Input records:
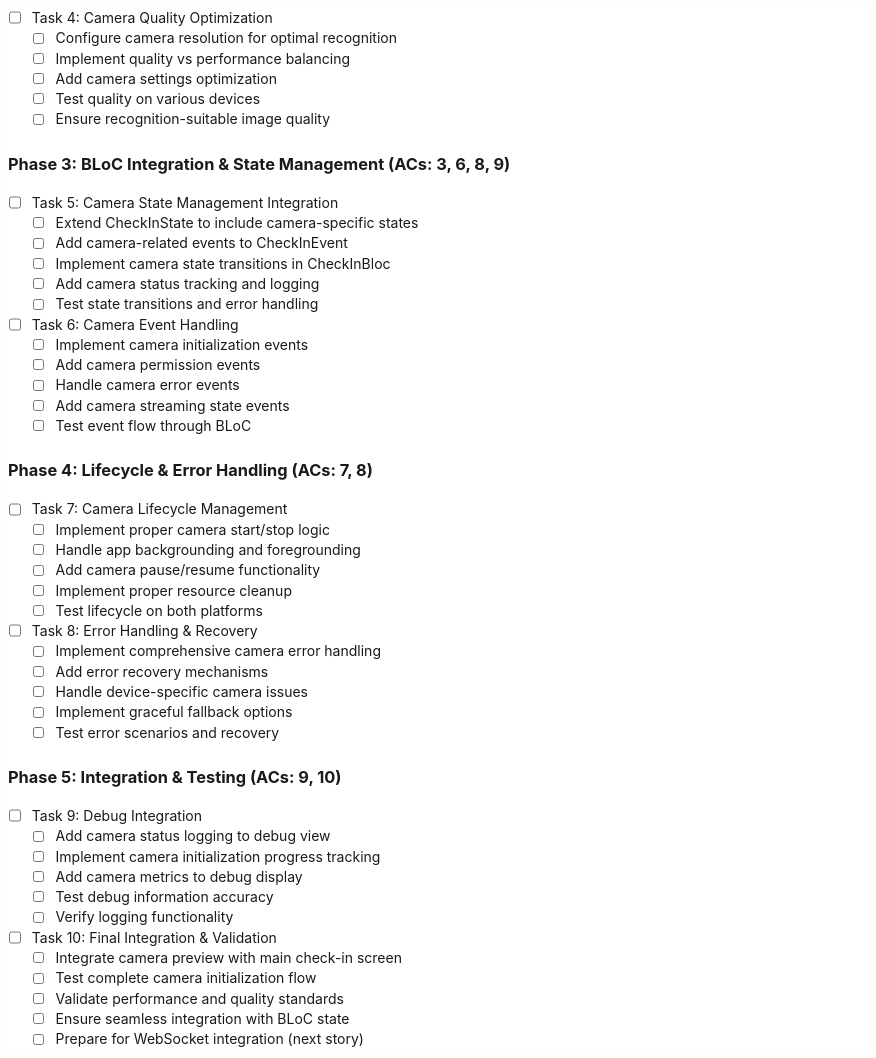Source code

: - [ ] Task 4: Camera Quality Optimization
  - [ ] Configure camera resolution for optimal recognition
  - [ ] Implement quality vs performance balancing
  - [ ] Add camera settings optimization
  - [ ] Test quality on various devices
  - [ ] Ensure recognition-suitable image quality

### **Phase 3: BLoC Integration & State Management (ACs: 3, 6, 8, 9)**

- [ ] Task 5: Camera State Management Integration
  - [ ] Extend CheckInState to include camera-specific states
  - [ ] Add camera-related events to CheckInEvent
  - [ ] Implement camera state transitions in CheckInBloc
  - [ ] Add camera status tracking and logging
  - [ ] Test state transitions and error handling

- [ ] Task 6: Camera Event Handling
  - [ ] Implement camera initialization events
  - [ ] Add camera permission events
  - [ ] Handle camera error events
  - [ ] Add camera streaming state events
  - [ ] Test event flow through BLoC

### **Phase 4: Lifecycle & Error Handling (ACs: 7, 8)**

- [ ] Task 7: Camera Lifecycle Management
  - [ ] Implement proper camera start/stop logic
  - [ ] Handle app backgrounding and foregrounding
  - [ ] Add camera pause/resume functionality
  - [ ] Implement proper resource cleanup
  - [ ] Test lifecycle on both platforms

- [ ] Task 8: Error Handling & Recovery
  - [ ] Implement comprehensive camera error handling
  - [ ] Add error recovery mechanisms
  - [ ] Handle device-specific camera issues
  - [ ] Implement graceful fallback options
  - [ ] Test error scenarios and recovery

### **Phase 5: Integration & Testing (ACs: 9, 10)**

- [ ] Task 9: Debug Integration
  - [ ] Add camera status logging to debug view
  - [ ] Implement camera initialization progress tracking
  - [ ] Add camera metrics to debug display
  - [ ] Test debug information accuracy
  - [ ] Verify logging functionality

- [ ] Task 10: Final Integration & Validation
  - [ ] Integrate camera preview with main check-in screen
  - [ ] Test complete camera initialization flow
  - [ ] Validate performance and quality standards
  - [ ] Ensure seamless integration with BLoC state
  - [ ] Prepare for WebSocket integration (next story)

What this task involves:
Pick out every line of the listing containing the word "with", and show those lines.

Result of the task:
  - [ ] Integrate camera preview with main check-in screen
  - [ ] Ensure seamless integration with BLoC state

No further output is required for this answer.